Activity » Reproduce the passage of the Alphabus article below word for word, from "Poetry in Motion" to "again and again.".

Poetry in Motion meet the creative team behind Alphabus

One of the originators of FlexN, a dance form embraced by the likes of Beyoncé and Nicki Minaj, Reggie has long drawn on disparate influences to create something new. FlexN has its roots in Jamaican dancehall and the block parties and dance competitions of East New York, but also in anime cartoons, The Matrix and Dragon Ball Z. ‘Pauzing’,a signature move, was inspired by a VCR glitch that caused a few seconds of footage to be reiterated again and again.

The poets from leading spoken word organisation Young Identity are similarly eclectic, working with artists such as Amiri Baraka, Saul Williams and Jean ‘Binta’ Breeze but also taking influences from the wider world: ‘Wintermute’, a word used by writer Jardel Rodrigues to express the coldness of a language that’s been partially withheld, comes from survival videogame The Long Dark. For Alphabus, the idea was to combine spoken word with dance in an amalgamation that’s less arbitrary than it might seem. Although flexn is characterised by feats of physical mastery, it has storytelling firmly at its heart. Equally, the tongue is, after all, a muscle. 

A new myth

The story Alphabus tells is of Alphabus himself, a curious young man who uncovers a book of negative words that his godlike father has hidden from the world. Before he finds the book, Alphabus and his community have no way of describing wrongdoing, difficult emotions or even death.

‘Alphabus feels like that is… not wrong,’ explains Reggie, ‘but because it’s been hidden, there’s no choice. And because there’s no choice, there’s only this one way of living.’ The father–son debate that follows is about the importance of choice versus the destructive power of language.

Reggie describes Alphabus as ‘a new myth’, a paradox that signals the ambition behind the project. ‘We were talking about the story of Icarus, and then we started talking about African myths,’ he explains. ‘The whole story came out just from that thought.’

Two years in the making

The development of Alphabus has been informed by Breathe, a FlexN and Young Identity residency for MIF at Contact in 2017. Building on the success of FlexN Manchester, a transatlantic dance collaboration directed by Reggie at MIF15, Breathe was an exchange of ideas between Young Identity poets and UK dancers that then sparked competitions between dancer-poet pairings elsewhere. ‘This has actually been a two-year process,’ explains Goodsoul.

Data extracts »

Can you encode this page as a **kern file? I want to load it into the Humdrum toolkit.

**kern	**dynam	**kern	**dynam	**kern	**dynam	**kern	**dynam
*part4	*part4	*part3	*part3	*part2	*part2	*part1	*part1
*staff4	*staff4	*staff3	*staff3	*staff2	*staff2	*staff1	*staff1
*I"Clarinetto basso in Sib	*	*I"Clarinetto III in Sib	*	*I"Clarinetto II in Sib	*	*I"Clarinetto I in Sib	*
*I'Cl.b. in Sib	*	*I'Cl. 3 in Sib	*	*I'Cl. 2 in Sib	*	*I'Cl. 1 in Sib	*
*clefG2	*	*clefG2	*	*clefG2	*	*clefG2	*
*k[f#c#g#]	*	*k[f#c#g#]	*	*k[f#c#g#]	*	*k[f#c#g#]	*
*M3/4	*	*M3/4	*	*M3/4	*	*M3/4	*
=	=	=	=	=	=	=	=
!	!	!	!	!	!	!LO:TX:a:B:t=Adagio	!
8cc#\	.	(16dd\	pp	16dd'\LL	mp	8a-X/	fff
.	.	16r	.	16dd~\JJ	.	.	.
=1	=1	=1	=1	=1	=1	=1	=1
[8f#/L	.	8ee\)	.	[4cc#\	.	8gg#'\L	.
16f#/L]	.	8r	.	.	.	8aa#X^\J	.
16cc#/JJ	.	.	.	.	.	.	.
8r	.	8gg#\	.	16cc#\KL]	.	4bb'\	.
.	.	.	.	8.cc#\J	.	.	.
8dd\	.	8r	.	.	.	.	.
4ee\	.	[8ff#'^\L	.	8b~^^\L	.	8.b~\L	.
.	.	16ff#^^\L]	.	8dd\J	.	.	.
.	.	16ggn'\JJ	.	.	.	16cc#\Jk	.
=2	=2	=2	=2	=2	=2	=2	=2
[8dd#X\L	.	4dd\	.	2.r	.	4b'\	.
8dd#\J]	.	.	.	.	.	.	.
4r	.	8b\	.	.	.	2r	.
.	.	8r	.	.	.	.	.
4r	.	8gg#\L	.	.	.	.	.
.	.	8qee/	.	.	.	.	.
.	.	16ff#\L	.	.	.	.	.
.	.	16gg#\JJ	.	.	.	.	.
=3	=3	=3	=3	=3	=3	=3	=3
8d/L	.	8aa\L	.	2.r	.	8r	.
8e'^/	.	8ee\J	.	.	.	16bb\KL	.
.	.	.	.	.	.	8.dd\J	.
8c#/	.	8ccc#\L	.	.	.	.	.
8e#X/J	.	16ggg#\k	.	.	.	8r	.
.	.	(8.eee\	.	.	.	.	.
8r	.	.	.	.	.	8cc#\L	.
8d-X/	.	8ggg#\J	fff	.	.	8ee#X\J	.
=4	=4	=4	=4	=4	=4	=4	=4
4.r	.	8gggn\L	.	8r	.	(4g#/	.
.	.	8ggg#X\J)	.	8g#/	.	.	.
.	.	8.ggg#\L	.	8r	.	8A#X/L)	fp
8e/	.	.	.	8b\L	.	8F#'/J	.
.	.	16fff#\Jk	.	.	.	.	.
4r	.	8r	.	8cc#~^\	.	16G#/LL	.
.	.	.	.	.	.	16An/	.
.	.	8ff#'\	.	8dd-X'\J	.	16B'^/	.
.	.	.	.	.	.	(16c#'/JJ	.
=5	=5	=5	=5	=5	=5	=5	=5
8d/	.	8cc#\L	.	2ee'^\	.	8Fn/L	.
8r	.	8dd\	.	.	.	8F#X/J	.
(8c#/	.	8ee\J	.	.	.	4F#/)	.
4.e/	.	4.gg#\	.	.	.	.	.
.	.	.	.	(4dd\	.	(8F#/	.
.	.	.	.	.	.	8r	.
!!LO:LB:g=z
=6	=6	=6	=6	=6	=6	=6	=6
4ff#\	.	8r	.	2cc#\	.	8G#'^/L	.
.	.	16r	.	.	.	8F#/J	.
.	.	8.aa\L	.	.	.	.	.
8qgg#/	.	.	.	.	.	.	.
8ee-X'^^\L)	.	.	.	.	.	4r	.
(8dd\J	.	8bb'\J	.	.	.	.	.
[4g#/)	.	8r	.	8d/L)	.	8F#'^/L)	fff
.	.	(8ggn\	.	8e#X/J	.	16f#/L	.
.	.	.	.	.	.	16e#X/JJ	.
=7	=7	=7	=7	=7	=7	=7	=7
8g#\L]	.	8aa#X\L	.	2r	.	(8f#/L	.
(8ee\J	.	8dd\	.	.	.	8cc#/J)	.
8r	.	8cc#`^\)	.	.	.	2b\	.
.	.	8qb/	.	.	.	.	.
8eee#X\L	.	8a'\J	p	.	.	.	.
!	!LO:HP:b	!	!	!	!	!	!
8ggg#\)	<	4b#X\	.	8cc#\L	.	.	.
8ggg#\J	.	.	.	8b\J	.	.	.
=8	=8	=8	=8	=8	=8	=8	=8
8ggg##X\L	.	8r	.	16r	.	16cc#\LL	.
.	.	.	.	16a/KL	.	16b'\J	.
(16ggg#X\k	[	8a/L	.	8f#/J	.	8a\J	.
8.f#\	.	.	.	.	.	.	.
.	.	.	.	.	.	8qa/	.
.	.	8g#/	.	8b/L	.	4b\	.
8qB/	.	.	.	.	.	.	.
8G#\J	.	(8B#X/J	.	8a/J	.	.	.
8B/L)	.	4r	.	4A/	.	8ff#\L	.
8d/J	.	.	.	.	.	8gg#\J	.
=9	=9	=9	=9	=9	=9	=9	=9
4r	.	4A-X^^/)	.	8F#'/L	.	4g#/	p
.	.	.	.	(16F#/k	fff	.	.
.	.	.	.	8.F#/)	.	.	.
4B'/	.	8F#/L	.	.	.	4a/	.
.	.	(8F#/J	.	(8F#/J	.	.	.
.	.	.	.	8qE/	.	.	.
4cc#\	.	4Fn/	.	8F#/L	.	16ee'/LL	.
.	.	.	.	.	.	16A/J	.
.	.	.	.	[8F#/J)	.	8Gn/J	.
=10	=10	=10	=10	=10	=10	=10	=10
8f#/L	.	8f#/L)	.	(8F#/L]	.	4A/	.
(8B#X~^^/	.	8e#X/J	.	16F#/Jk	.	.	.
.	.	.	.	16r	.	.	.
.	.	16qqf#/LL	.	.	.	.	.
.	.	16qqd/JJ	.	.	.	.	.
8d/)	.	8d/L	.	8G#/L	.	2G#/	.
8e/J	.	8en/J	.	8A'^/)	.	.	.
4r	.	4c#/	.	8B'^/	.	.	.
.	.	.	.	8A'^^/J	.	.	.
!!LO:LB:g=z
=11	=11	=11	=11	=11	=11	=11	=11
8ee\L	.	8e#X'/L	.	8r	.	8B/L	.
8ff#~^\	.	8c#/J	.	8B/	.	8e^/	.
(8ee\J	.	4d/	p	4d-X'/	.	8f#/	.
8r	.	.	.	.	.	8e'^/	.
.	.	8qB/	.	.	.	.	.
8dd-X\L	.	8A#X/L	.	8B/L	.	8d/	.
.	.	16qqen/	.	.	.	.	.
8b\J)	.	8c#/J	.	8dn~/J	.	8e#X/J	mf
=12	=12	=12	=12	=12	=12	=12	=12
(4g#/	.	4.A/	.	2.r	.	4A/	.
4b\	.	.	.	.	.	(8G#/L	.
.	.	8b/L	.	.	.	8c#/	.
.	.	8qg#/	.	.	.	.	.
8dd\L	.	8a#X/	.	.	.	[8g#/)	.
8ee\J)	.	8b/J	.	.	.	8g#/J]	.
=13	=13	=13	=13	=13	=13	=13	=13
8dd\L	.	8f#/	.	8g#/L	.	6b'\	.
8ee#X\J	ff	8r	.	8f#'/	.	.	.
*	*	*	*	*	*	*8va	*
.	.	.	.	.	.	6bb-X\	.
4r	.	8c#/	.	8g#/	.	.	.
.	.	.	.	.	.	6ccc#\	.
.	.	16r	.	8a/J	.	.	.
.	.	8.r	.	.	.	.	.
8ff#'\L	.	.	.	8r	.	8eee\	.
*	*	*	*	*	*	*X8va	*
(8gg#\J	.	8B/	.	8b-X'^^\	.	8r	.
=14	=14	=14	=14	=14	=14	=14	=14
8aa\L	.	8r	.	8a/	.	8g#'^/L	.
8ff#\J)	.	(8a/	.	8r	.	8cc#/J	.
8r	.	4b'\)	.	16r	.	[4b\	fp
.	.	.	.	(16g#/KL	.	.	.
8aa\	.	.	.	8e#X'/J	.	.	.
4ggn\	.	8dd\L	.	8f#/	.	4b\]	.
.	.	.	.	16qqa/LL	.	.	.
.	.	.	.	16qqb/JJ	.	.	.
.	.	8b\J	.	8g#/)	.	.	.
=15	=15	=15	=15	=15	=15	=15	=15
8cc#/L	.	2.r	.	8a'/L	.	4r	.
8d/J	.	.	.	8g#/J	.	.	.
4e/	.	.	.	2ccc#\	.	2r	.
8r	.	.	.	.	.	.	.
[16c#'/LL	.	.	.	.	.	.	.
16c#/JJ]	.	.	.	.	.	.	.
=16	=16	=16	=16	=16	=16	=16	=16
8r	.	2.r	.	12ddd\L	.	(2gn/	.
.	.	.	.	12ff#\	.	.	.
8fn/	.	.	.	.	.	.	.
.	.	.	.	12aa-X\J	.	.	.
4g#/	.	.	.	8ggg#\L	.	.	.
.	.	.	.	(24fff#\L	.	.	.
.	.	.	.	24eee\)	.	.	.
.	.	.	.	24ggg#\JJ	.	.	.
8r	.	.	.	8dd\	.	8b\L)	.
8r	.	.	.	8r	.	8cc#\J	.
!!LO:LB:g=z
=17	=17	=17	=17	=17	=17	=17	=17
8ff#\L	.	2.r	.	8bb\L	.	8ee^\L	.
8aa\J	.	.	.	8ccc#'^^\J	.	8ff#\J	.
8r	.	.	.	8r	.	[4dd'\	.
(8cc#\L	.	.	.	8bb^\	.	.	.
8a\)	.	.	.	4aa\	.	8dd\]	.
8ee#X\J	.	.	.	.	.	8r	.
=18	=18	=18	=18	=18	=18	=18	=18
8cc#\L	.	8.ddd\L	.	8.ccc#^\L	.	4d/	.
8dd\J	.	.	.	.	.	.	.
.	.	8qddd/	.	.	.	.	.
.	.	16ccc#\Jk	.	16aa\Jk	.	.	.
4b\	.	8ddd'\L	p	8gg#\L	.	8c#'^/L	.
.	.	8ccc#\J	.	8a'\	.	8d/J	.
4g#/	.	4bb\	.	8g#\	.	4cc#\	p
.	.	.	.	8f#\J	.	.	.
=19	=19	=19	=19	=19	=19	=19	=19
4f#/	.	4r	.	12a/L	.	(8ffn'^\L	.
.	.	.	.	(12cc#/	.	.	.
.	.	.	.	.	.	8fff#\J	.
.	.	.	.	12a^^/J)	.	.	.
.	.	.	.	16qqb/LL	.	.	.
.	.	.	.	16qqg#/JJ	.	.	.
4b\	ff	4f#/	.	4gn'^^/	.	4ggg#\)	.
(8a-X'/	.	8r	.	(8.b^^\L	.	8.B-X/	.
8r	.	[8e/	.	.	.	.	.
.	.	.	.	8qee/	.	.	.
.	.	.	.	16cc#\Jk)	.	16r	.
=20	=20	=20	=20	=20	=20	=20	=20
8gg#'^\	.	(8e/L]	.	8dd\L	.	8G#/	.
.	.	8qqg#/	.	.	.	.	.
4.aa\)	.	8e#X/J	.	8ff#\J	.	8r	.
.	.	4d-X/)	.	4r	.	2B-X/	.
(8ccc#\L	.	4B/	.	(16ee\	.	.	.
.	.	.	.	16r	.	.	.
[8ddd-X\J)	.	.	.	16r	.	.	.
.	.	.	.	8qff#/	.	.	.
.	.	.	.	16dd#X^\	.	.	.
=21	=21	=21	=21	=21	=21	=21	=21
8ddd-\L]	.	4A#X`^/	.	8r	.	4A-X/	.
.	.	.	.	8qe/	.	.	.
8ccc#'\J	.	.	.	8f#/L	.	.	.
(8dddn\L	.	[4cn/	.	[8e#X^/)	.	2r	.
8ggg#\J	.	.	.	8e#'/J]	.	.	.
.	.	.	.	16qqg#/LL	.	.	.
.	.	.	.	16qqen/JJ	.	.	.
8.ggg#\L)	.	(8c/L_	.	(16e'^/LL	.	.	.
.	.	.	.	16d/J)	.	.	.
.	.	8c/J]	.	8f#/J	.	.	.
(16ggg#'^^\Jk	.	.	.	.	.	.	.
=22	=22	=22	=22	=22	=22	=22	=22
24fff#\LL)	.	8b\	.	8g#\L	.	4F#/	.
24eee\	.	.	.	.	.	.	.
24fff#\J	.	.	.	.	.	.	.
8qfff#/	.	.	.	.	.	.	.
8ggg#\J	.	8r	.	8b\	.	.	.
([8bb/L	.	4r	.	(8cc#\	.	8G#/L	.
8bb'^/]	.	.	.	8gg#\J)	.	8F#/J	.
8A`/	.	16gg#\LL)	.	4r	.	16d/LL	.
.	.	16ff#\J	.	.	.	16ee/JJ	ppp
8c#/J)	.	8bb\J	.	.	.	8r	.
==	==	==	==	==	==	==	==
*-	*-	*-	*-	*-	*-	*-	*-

Answer to this task »
Poetry in Motion meet the creative team behind Alphabus

One of the originators of FlexN, a dance form embraced by the likes of Beyoncé and Nicki Minaj, Reggie has long drawn on disparate influences to create something new. FlexN has its roots in Jamaican dancehall and the block parties and dance competitions of East New York, but also in anime cartoons, The Matrix and Dragon Ball Z. ‘Pauzing’,a signature move, was inspired by a VCR glitch that caused a few seconds of footage to be reiterated again and again.